Ligand-targeted delivery of drug molecules to various types of tumor cells remains a major challenge in precision medicine. Inspired by the secretion process and natural cargo delivery functions of natural exosomes, biomimetic synthetic strategies are exploited to prepare biofunctionalized liposome-like nanovesicles (BLNs) that can artificially display a wide variety of targeting protein/peptide ligands and directly encapsulate medical agents for enhanced drug delivery. As a proof of concept, researchers from Xiamen University developed genetically engineered BLNs, which display human epidermal growth factor (hEGF) or anti-HER2 Affibody as targeting moieties, respectively, to target two types of tumor cells. Notably, in comparison to synthetic liposomes covalently coupled with hEGF, it is demonstrated in this work that biosynthetically displayed hEGF ligands on BLNs possess higher biological activities and targeting capabilities. Additionally, treatments with doxorubicin-loaded BLNs displaying Affibody ligands exhibit much better antitumor therapeutic outcomes than clinically approved liposomal doxorubicin (Doxil) in HER2-overexpressing BT474 tumor xenograft models. These data suggest that BLN is suitable as a potent surrogate for conventional proteoliposomes or immunoliposomes as a result of excellent targeting capacities and facile production of BLNs.
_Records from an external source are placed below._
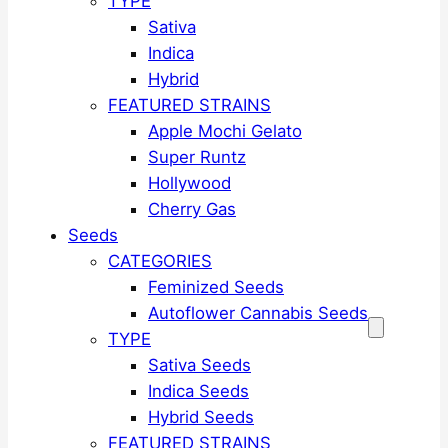
TYPE
Sativa
Indica
Hybrid
FEATURED STRAINS
Apple Mochi Gelato
Super Runtz
Hollywood
Cherry Gas
Seeds
CATEGORIES
Feminized Seeds
Autoflower Cannabis Seeds
TYPE
Sativa Seeds
Indica Seeds
Hybrid Seeds
FEATURED STRAINS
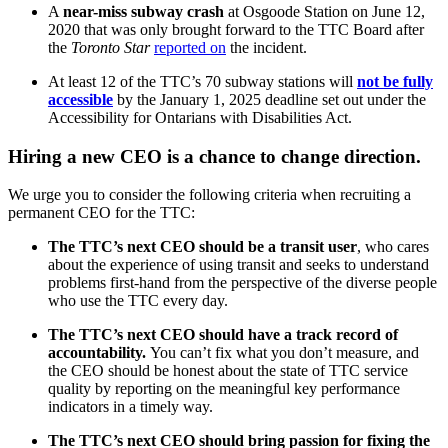
A
near-miss subway crash
at Osgoode Station on June 12,
2020 that was only brought forward to the TTC Board after
the
Toronto Star
reported on
the incident.
At least 12 of the TTC’s 70 subway stations will
not be fully
accessible
by the January 1, 2025 deadline set out under the
Accessibility for Ontarians with Disabilities Act.
Hiring a new CEO is a chance to change direction.
We urge you to consider the following criteria when recruiting a
permanent CEO for the TTC:
The TTC’s next CEO should be a transit user
, who cares
about the experience of using transit and seeks to understand
problems first-hand from the perspective
of the diverse people
who use the TTC every day.
The TTC’s next CEO should have a track record of
accountability.
You can’t fix what you don’t measure, and
the CEO should be honest about the state of TTC service
quality by reporting on the meaningful key performance
indicators in a timely way.
The TTC’s next CEO should bring passion for fixing the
Schematic illustration of biofunctionalized liposome-like nanovesicle (BLN) preparation
a) The genes of targeted protein ligands (hEGF or Affibody) were genetically engineered and then transfected into cells to express the modified targeting ligands on cell surface. b) Expressed protein ligands were further transported to Golgi body via signal peptide-mediated protein trafficking route. c) Transport vesicles carrying ligands from the Golgi body fused with the plasma membrane, thus presenting targeting proteins on cellular surface. d) With sodium deoxycholate entrapped into plasma membrane, ligand-presenting giant plasma membrane vesicles begin to bud from cell surface in a manner similar to secretion process of exosomes. e) After incubation of giant plasma membrane vesicles with drugs and surfactants, ultrasonic vibrating facilitated to encapsulate photosensitizer (ICG) or chemotherapeutic agent (Dox) into uniform nanoscaled BLNs. f) Drug-loaded BLNs exhibit excellent ligand-mediated affinity to the overexpressing receptors (EGFR or HER2) on tumor surface.